Et ils sont nombreux à venir arpenter les sentiers de la Roya-Bévéra et la Haute-Vésubie. Les itinéraires de ces secteurs sont parmi les plus prisés du massif pour leurs curiosités rupestres. «Nous accueillons près de 40 000 visiteurs par an dans la vallée des Merveilles et celle de Fontanalba, signale Emmanuel Icardo, garde-moniteur du parc. C’est une fréquentation très importante à gérer pour un secteur de montagne.»

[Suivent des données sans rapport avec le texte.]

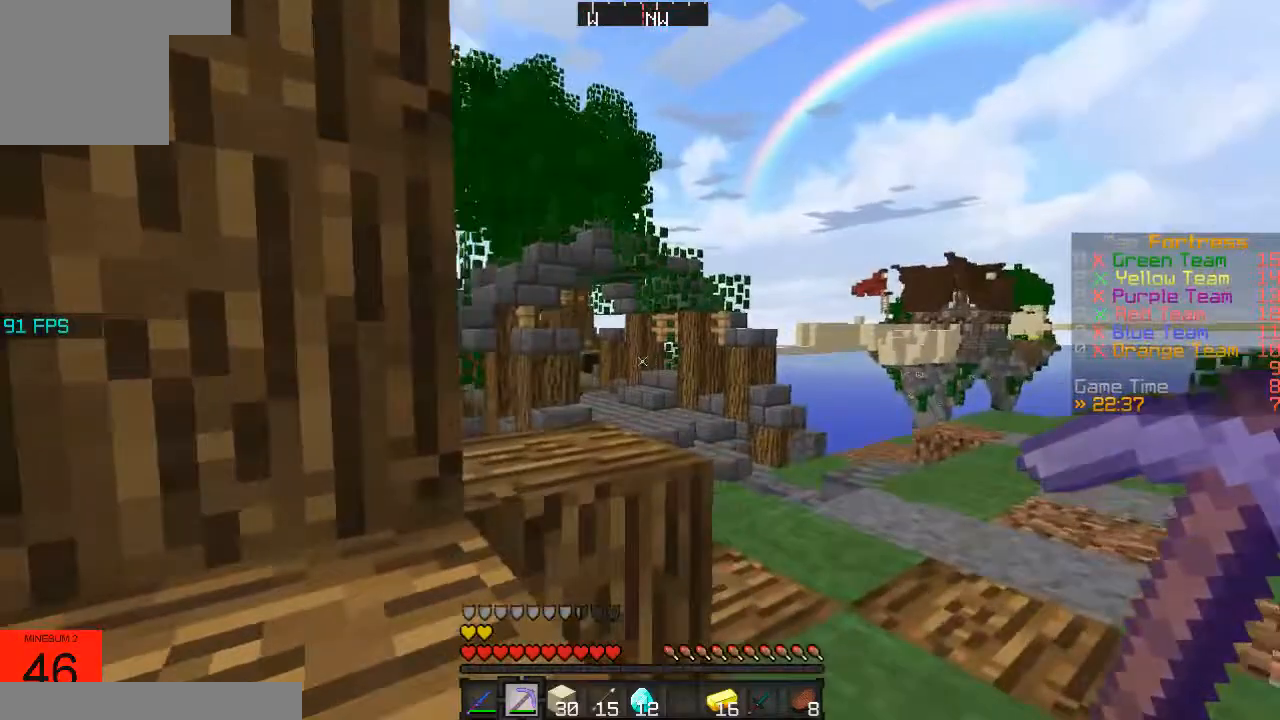
{"keys": ["d", "w"], "events": []}
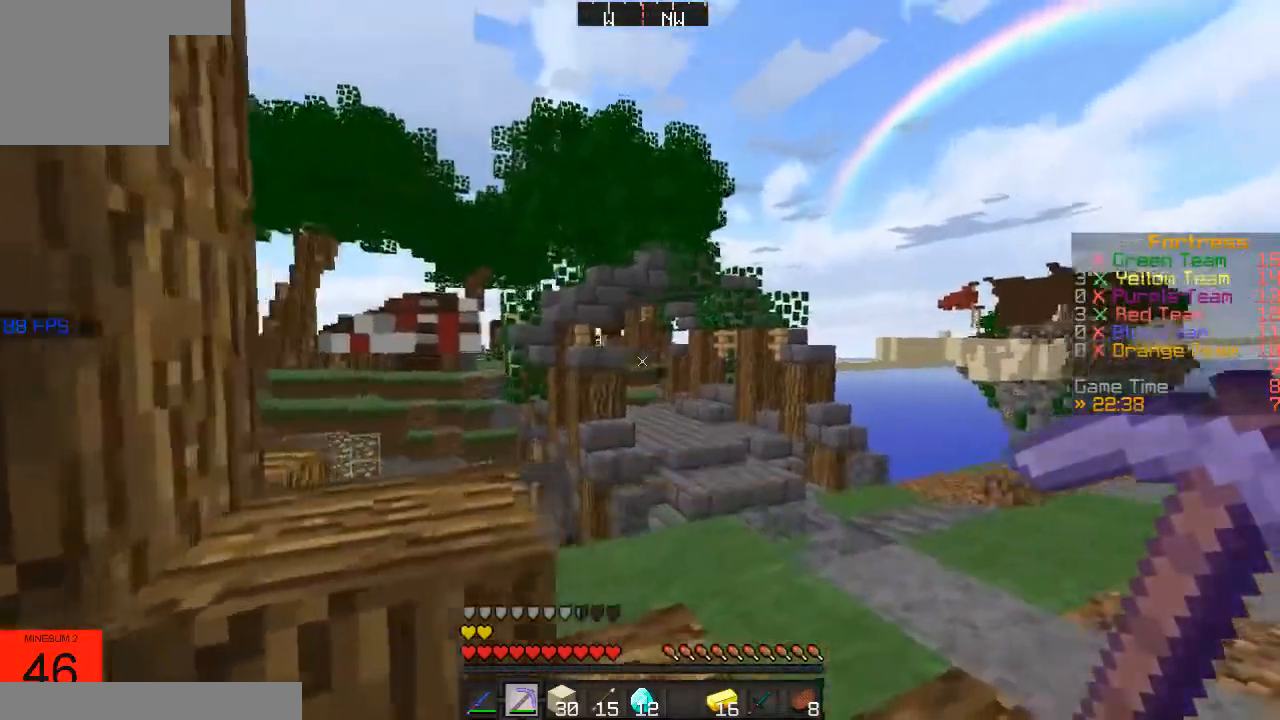
{"keys": ["d", "w"], "events": [[183, "d", "up"], [483, "d", "down"]]}
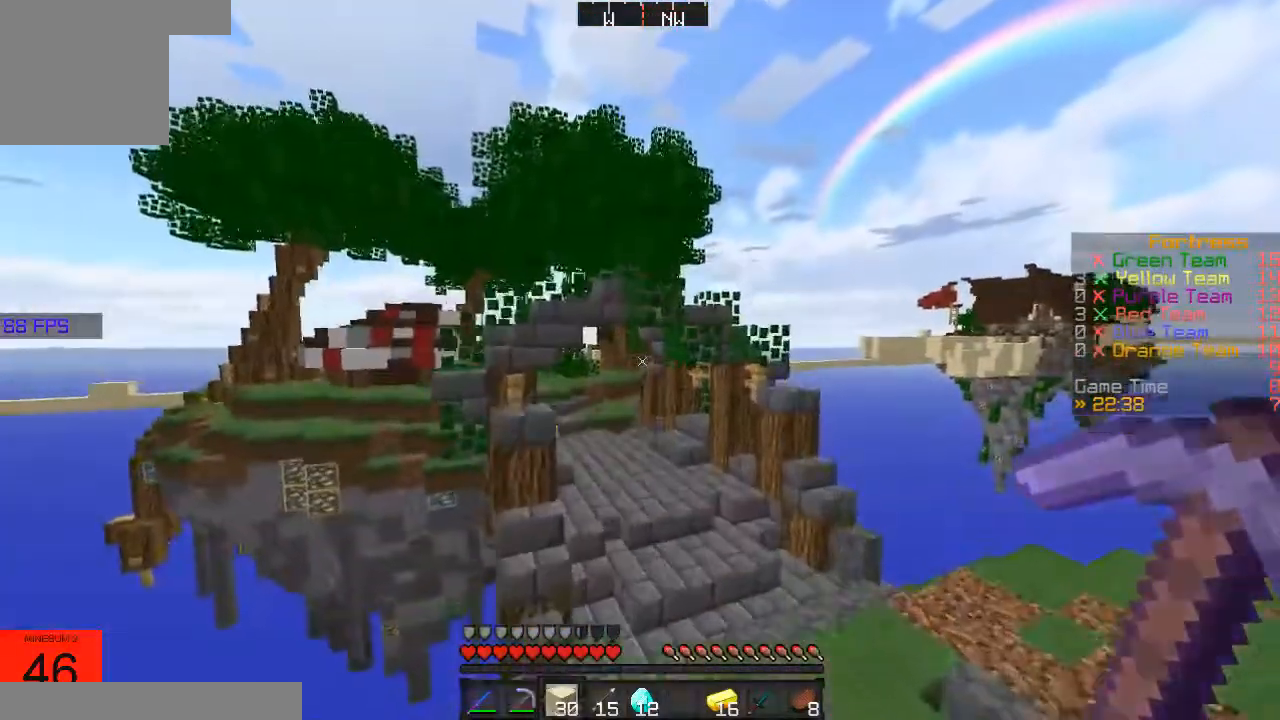
{"keys": ["w"], "events": [[83, "d", "up"]]}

Polies par les glaciers disparus il y a 10 000 ans, les dalles lisses et les parois tendres de pélite accueillent des gravures d’un autre temps. Elles illustrent la vie quotidienne et les préoccupations des hommes de la fin du néolithique. Figures géométriques, animaux à cornes, silhouettes humaines et armes, le sens de ces symboles est difficile à interpréter pour les scientifiques. Certains optent pour un culte rendu à un couple divin, celui de la déesse Terre qui aurait été fécondée par le dieu Taureau, maître de l’orage et dispensateur de la pluie fertilisante. La fragilité de ce patrimoine nécessite la plus grande vigilance. Dans la vallée des Merveilles, il est interdit de sortir des sentiers balisés. Là où il est possible de se promener librement, on se surprend à observer chaque rocher dans l’espoir de dénicher l’une ou l’autre gravure isolée.

Des lacs en chapelets

Sans être sensible à l’histoire, le randonneur peut aussi flâner dans le massif du Mercantour pour le plaisir de la montagne. Simples ou engagés, les itinéraires de la Roya-Bévéra et de la Haute-Vésubie sont très diversifiés. Classique du secteur, le tour du Mont Bégo a l’avantage d’être abordable tout en proposant des alternatives sportives vers les sommets. Le Mont Clapier, le Bégo ou le Grand Capelet deviennent alors des balcons ouverts sur la Méditerranée et offrent des panoramas de choix sur le sud des Alpes. A leur pied, fruit du retrait des anciens glaciers, des chapelets de lacs parsèment le paysage de touches de couleurs bleutées. C’est sur leurs bords que viennent rêvasser les promeneurs durant les chaudes journées d’été. Certains resteront là pour la nuit à camper, ou se replieront dans les refuges du parc: c’est dans la lumière du levant que les gravures, rasées par le soleil du matin, sont les plus belles.